Norfolk Island badminton player Richard Cribb (right) shares a joke with team-mate Tez Gray and coach Tony Mordaunt after their training session at the Emirates Arena on Wednesday. - GLENN GUAN/ The Star
GLASGOW: That the Norfolk Island are not going to win any medals in badminton is a no brainer, indeed.
But the fact that they are even in Glasgow for the Commonwealth Games is already an achievement.
Listening to the jovial Richard Cribb, who works as a plumber back home, speak of how badminton began on this tiny island in the South Pacific Ocean, right between Australia and New Zealand and with a population of only 2,300 people – one will be both astounded and tickled pink!
The bubbly 43-year-old Cribb said that they only “have one hall with one badminton court and there are only six regular players, including his coach Tony Mardaunt”.
“It’s not a very high standard hall and it has low roofs. So, that’s why we had to come to Glasgow early to get used to the heights inside this humongous hall (at the Emirates Arena),” he said.
“We draw the lines on the badminton court by using masking tapes. It can be rather annoying because we have to peel off the masking tapes whenever there are ballroom dancing or other functions.
“We lost about three weeks of training in the last two months because of various other activities.”
But nothing could stop Cribb and his team-mates – Mick Donohoe, Jo Snell, Terry Gray and Jason Quntal – from making the best out of the situation.
“We probably started playing badminton about 15 years ago – on a social basis. We only took it seriously after the last Commonwealth Games (in New Delhi in 2010),” said Cribb.
“One of my team-mates Jo represented the country at the last Games in archery. She saw badminton and fell in love with it.

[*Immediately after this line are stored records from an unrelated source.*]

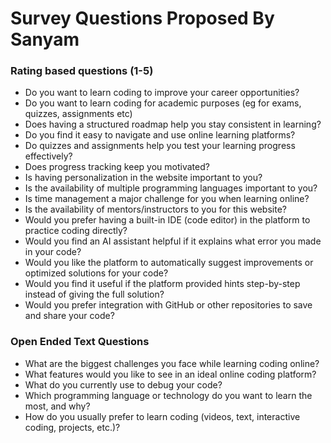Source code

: # Survey Questions Proposed By Sanyam

### Rating based questions (1-5)

- Do you want to learn coding to improve your career opportunities?
- Do you want to learn coding for academic purposes (eg for exams, quizzes, assignments etc)
- Does having a structured roadmap help you stay consistent in learning?
- Do you find it easy to navigate and use online learning platforms?
- Do quizzes and assignments help you test your learning progress effectively?
- Does progress tracking keep you motivated?
- Is having personalization in the website important to you?
- Is the availability of multiple programming languages important to you?
- Is time management a major challenge for you when learning online?
- Is the availability of mentors/instructors to you for this website?
- Would you prefer having a built-in IDE (code editor) in the platform to practice coding directly?
- Would you find an AI assistant helpful if it explains what error you made in your code?
- Would you like the platform to automatically suggest improvements or optimized solutions for your code?
- Would you find it useful if the platform provided hints step-by-step instead of giving the full solution?
- Would you prefer integration with GitHub or other repositories to save and share your code?

### Open Ended Text Questions

- What are the biggest challenges you face while learning coding online?
- What features would you like to see in an ideal online coding platform?
- What do you currently use to debug your code? 
- Which programming language or technology do you want to learn the most, and why?
- How do you usually prefer to learn coding (videos, text, interactive coding, projects, etc.)?
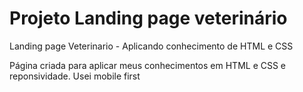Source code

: # Projeto Landing page veterinário
 Landing page Veterinario - Aplicando conhecimento de HTML e CSS

 Página criada para aplicar meus conhecimentos em HTML e CSS e reponsividade.
 Usei mobile first
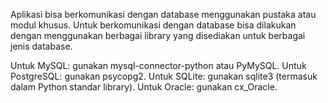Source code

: Aplikasi bisa berkomunikasi dengan database menggunakan pustaka atau modul khusus. Untuk berkomunikasi dengan database bisa dilakukan dengan menggunakan berbagai library yang disediakan untuk berbagai jenis database.

Untuk MySQL: gunakan mysql-connector-python atau PyMySQL.
Untuk PostgreSQL: gunakan psycopg2.
Untuk SQLite: gunakan sqlite3 (termasuk dalam Python standar library).
Untuk Oracle: gunakan cx_Oracle.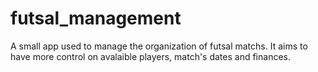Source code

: # futsal_management
A small app used to manage the organization of futsal matchs. It aims to have more control on avalaible players, match's dates and finances.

“She came back and got us together – and here we are!
“In fact, this our first real official tournament. We do not have national championships because there are only so few of us.
“Believe it or not, Snell is the president of the badminton association and I’m the secretary!
“By the way, I’m not the oldest in the team – my doubles partner Mick is in his 50s.”
Asked how they managed to purchase their equipment, Cribb said: “There aren’t any badminton shops here. It took me four months to get my new racquet for the Games - via Australia.
“Whenever someone travels to Australia or New Zealand, we will ask them to buy the shuttlecocks for us.
“And then, we make sure that we use the shuttles until there is not a single feather left on them!” he added, bursting out laughing.
Asked about his chances at the Games, Cribb said: “To win some points, honestly.
“To take a game off someone would be fantastic. We’ve been observing the other teams here and we are terrified.
“I have seen Lin Dan (of China) in action and watched Lee Chong Wei on Youtube. We tried to pick up some tips from them.”
Whatever happens, Cribb and his team-mates are just thrilled to be in Glasgow.
“It is just fantastic to be here. The Games Village is amazing. The cameras placed on the courts are terrifying. The practice court is brilliant. We are just enjoying ourselves here.”